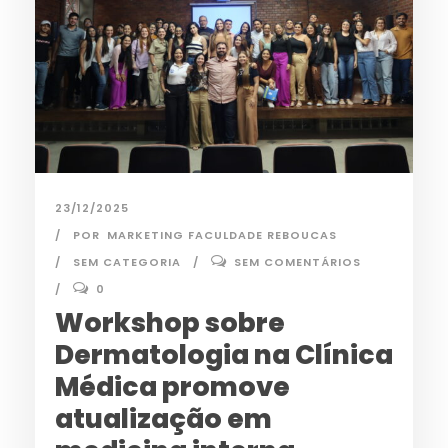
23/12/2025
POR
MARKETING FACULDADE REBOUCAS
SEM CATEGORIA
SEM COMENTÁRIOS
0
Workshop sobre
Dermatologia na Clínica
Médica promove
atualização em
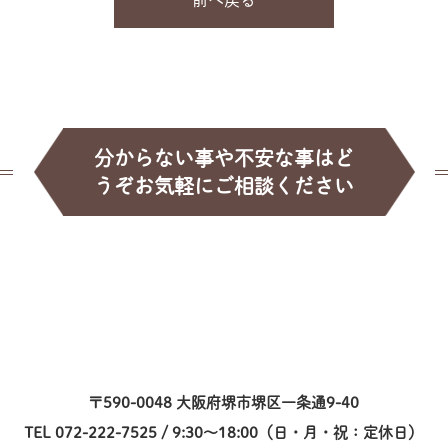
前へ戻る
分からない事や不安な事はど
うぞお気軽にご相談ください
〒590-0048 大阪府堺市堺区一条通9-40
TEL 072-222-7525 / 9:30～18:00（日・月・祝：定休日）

--------------------

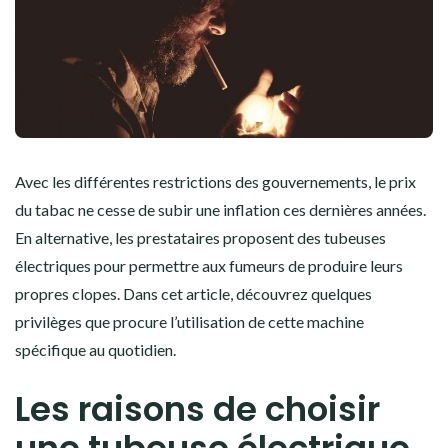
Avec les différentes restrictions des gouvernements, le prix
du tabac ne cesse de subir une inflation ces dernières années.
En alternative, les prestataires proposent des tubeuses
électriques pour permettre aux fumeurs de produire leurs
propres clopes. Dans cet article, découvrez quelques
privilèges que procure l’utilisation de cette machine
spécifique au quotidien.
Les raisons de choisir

--------------------

Exercise brief: Output should match, line for line, the stretch of the material above from the line holding "privilèges que procure" through the line holding "Les raisons de choisir".

The completed task:
privilèges que procure l’utilisation de cette machine
spécifique au quotidien.
Les raisons de choisir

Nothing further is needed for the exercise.